La Cour d’appel de Thiès a confirmé lundi la condamnation de Bara Sylla et Mamadou Oury Diallo à sept et cinq ans de prison ferme respectivement, tout en ordonnant qu’un mandat d’arrêt international soit décerné contre ce dernier, un ressortissant guinéen, dans le cadre du procès des faux-médicaments de Touba Bélel.
Bara Sylla, commerçant au marché Okaz de Touba, a été arrêté à Dakar, après que deux camions transportant des faux-médicaments d’une valeur estimée à 1,3 milliard de francs CFA avaient été arrêtés le 11 novembre 2017 à Touba Bélel.
Désigné comme le destinataire de la marchandise illicite, il était poursuivi au même titre que son co-prévenu, Amadou Oury Diallo, pour association de malfaiteurs, exercice illégal de la profession de pharmacien et complicité de contrebande.
La dernière infraction avait finalement été requalifiée par le Tribunal de grande instance de Diourbel en intéressé à la fraude.
Après une condamnation en première instance, 7 ans pour Sylla et 5 ans pour Diallo, le procès en appel de l’affaire des faux-médicaments de Touba Bélel a été mis en délibéré jusqu’à ce lundi par la Cour d’appel de Thiès.
L’avocat général avait requis lors du procès en appel, une réduction de la peine de prison de Bara Sylla de sept à quatre ans et une exemption de peine pour Amadou Oury Diallo.
"Nous avons gagné sur toute la ligne", a réagi l’avocat Me Abdoulaye Babou, qui dirigeait le pool d’avocats de la partie civile, composée de l’Ordre des pharmaciens et du Syndicat dudit corps.
Il s’est réjoui de ce que la Cour d’appel a "donné raison" aux avocats de la partie civile, qui se sont "fondamentalement battus contre la grâce obtenue par Amadou Oury Diallo".
"La Cour d’appel vient de nous donner raison, en écartant la grâce accordée par le Président Macky Sall, pour dire que cette Cour est compétente pour juger Amadou Oury Diallo", a poursuivi Me Babou, ajoutant que la peine de cinq ans qui lui a été infligée, en plus d’être confirmée, a été associée à un mandat d’arrêt international.
L’avocat a encore salué l’option du président de la Cour, le juge Souleymane Téliko, de lire tout l’arrêt - chose inhabituelle -, "au regard de l’importance de ce dossier".
Me Babou a rappelé que le parquet avait requis la réduction de peine contre Bara Sylla, se disant "étonné" par une telle posture de part du procureur, censé "protéger la société", et vu que les "méfaits des faux-médicaments sont connus de tous".
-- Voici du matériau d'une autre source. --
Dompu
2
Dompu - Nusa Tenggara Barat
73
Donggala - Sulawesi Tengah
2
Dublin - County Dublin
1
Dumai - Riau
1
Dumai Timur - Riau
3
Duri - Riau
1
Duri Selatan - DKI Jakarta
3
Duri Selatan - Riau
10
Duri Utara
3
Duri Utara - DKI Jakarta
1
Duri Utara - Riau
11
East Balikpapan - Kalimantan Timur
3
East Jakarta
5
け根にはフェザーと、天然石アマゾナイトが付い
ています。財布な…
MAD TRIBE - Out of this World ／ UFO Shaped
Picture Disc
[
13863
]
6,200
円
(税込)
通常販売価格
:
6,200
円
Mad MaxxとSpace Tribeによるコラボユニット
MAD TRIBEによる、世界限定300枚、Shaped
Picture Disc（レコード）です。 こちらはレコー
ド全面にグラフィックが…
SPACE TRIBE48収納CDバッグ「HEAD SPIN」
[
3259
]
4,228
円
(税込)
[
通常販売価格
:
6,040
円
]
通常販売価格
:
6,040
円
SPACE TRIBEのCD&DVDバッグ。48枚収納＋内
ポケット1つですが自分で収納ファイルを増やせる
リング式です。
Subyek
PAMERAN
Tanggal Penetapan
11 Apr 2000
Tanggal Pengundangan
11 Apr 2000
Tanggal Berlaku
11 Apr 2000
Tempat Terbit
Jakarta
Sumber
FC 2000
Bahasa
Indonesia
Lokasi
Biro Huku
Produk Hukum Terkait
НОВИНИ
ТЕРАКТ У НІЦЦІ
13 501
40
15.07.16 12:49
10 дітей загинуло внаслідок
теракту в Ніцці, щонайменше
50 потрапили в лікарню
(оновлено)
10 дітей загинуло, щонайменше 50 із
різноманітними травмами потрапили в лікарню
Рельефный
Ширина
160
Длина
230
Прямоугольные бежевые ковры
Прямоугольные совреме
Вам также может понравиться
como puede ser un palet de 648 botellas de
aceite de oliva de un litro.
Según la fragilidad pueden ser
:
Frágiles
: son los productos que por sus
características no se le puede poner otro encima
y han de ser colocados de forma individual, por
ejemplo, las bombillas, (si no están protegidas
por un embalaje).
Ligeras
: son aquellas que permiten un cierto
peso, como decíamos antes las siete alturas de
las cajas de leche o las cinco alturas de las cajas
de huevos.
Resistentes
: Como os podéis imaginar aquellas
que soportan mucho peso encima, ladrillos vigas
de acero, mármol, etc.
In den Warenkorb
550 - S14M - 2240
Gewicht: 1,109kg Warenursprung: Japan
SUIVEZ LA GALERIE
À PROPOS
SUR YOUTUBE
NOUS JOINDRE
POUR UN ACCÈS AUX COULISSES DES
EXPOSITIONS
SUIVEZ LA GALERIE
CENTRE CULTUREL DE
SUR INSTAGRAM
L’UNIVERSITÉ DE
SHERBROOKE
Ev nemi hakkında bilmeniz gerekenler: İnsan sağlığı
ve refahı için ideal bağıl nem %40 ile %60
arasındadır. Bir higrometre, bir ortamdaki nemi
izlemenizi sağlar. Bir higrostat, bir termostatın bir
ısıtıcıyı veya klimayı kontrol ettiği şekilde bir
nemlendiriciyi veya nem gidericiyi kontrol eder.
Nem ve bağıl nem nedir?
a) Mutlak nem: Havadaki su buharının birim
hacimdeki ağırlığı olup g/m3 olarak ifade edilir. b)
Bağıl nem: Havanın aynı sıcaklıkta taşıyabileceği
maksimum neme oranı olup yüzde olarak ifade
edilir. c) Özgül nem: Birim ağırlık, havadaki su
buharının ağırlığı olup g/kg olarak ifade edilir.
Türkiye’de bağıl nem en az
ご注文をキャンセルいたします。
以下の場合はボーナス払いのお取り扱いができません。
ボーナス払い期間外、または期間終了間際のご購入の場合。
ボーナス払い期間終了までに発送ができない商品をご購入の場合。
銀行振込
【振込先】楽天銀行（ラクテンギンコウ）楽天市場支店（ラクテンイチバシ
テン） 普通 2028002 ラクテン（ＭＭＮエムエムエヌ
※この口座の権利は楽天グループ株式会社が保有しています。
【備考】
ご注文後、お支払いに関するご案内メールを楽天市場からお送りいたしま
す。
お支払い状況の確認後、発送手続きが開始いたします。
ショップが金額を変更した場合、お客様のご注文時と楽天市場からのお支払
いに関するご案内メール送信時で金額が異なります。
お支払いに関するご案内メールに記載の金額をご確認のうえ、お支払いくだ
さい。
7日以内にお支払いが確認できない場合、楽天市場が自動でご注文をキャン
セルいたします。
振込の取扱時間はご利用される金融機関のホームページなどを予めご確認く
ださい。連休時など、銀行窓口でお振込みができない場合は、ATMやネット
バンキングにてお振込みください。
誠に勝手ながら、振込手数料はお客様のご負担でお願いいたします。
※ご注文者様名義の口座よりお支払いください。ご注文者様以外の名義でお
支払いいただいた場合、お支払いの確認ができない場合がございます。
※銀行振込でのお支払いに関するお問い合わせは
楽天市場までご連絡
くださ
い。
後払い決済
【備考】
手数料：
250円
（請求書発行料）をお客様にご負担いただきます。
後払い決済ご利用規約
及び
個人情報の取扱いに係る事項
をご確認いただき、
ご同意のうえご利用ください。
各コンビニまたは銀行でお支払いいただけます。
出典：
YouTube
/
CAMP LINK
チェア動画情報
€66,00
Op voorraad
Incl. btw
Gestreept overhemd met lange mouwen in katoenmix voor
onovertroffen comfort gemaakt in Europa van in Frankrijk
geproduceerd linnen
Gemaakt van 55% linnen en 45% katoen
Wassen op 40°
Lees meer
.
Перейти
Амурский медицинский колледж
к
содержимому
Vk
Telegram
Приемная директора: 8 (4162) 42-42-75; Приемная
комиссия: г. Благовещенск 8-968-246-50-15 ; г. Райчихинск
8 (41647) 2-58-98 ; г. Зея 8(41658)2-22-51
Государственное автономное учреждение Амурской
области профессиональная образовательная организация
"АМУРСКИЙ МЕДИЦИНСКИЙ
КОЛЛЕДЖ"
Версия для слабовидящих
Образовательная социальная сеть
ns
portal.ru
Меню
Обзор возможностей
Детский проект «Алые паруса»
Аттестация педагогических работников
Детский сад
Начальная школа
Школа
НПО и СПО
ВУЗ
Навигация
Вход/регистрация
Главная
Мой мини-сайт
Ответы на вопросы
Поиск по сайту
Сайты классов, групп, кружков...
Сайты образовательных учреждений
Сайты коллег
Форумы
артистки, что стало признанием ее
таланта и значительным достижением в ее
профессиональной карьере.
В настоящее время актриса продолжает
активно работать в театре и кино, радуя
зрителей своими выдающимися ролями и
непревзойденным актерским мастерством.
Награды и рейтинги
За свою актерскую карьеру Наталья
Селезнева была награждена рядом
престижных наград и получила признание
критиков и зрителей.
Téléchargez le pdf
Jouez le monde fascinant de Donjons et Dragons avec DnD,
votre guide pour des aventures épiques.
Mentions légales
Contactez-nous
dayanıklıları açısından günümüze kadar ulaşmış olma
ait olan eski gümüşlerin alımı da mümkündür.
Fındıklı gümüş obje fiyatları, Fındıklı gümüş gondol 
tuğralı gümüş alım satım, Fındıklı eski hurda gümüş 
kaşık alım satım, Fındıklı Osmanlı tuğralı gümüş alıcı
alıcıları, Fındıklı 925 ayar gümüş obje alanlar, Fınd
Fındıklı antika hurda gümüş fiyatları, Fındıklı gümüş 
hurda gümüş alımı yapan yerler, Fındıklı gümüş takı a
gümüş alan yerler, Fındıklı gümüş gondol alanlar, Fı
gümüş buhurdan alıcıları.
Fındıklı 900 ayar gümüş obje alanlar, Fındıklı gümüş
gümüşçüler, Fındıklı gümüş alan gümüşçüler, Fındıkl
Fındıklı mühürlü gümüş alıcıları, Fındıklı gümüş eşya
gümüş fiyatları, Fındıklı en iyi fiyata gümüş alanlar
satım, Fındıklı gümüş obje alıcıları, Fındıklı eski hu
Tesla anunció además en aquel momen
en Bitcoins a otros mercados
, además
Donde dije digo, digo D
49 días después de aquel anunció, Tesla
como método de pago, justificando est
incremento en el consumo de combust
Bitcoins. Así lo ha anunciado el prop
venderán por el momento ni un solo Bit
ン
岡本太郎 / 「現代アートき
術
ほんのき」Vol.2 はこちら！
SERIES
Une étude de l’OMS fait état de 800.000 morts du fait des faux-médicaments par an en Afrique, a-t-il relevé, non sans préciser qu’ils tuent surtout "les plus pauvres".
"Maintenant la cause est entendue, il faut lutter par tous les moyens contre les faux-médicaments", a-t-il encore martelé, déclarant consacrer le "reste de (sa) vie" à une "bataille perpétuelle" pour cette cause qu’il entend "défendre au nom de Dieu pour protéger les plus faibles". "Jamais je ne baisserai les bras", promet-il.
Le président de l’Ordre des pharmaciens Ndiaye Sall a quant à lui préconisé l’incinération publique, de l’intégralité des faux-médicaments saisis et des camions les transportant, afin de s’assurer qu’ils ne représentent plus un danger à Diourbel.
La destruction de ce stock confié à la douane de Diourbel, a été suspendue jusqu’après le procès pour des raisons de procédure, a-t-il relevé.
Il a, dans le même moment, exhorté l’ensemble des ordres et l’inter-ordre africain à "surveiller ce trafiquant Amadou Oury Diallo contre qui un mandat d’arrêt international a été décerné, dans tous les pays où ce trafic est observé".
Se disant insatisfait du verdict, Me Khassimou Touré qui assurait la défense de Bara Sylla, annonce qu’après réflexion, il va emprunter la voie de la cassation.
Il dit regretter une "décision malheureuse dans laquelle un Sénégalais bon teint a été condamné, alors qu’un étranger qui aurait pu jouer un rôle actif dans la commission de l’infraction a été exfiltré de la procédure".
Il a dit ne pas comprendre le sens de cette décision par laquelle "un compatriote (est) sacrifié sur l’autel d’intérêts occultes". Cela, "même si les dommages intérêts alloués aux pharmaciens à hauteur de 400 millions ont été ramenés à de justes proportions, c’est-à dire 50 millions", a-t-il ajouté.